Çok şaşırmadım…
Dinlemedim de…
Ama ne söylediğini/söyleyebileceğini üç aşağı beş yukarı aynısıyla tahmin edebiliyorum.
İstanbul seçimleri öncesinde ve sonrasında söylemek istediğim tam da bu!
İşte bu CHP zihniyeti;
İlerici (!), aydın (!), medeni (!)…
Onların gözünde medeniyet eşittir Batı’dır.
Dolayısıyla ilerici olmak Batıcı olmak demektir, aydın vasfını kazanmak için ise geleneğe ait ne varsa inkar ve reddedip yabancı bir yaşam biçimini savunuyor olmak gerekir.
Anlaşılmıştır herhalde; CHP Grup Başkan Vekili’nin 15 Temmuz’un seneyi devriyesi nedeniyle Meclis’te yaptığı konuşmadan bahsediyorum.

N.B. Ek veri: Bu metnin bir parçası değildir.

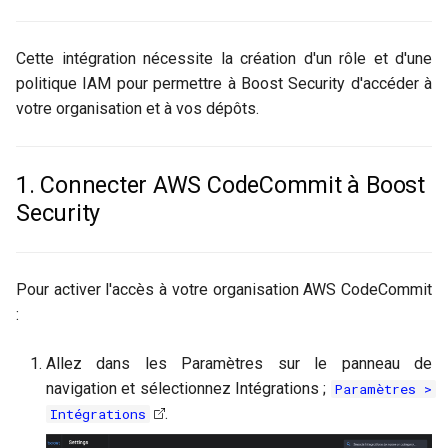
Terminologie
GitHub
i
Politique
o
FAQs
GitLab
Cette intégration nécessite la création d'un rôle et d'une
Couverture du Scanner
politique IAM pour permettre à Boost Security d'accéder à
n
Jenkins
votre organisation et à vos dépôts.
d
Inventaire de la chaîne
d'approvisionnement
e
1. Connecter AWS CodeCommit à Boost
l
SBOM
Security
a
Protection du Poste
r
Pour activer l'accès à votre organisation AWS CodeCommit
Conformité
e
:
c
Gestion d'actifs
Allez dans les Paramètres sur le panneau de
h
navigation et sélectionnez Intégrations ;
Paramètres >
Audit
e
.
Intégrations
r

Kısaca ve doğrusu: CHP zihniyeti içinde, bünyesinde, söyleminde din-iman kırıntısı dahi bulunan her şeye karşıdır, düşmandır.
Bakmayın siz günlük çıkarlar ve kazanımlar için, kimi CHP’liyim diyenlerin farklı maskeler taktıklarına.
Aslında bunlar kelimenin tam anlamıyla gericidirler.
Dün solculuk adına dışa bakan yüzleriyle Lenin, Stalin, Mao fetişistleriydiler, içe bakan yüzleriyle ise Atatürk fetişistliğinden başka bildikleri ve tutunacak dalları yoktur.
Bu, ideolojik aidiyetin dahi en alt seviyesidir.
O zaman büyük soru şudur:
Nasıl oluyor da, 20-30 yılda bir olsa da CHP zihniyeti halktan destek alarak yerel yönetimlerde veya merkezi idarede iktidar olabiliyor.
Ne yazık ki bunun cevabı pek iç açıcı değil.
Sebepleri ayrıca uzun uzun araştırmaya ve tartışmaya açık oladursun;
Bizim yakın tarihle aramızda devamlılık yok. Sanki her darbeyle birlikte tarih buzdolabına giriyor ve sonra yeniden sıfırdan başlıyor.
Yani yeni nesiller CHP zulmünü unutuyor.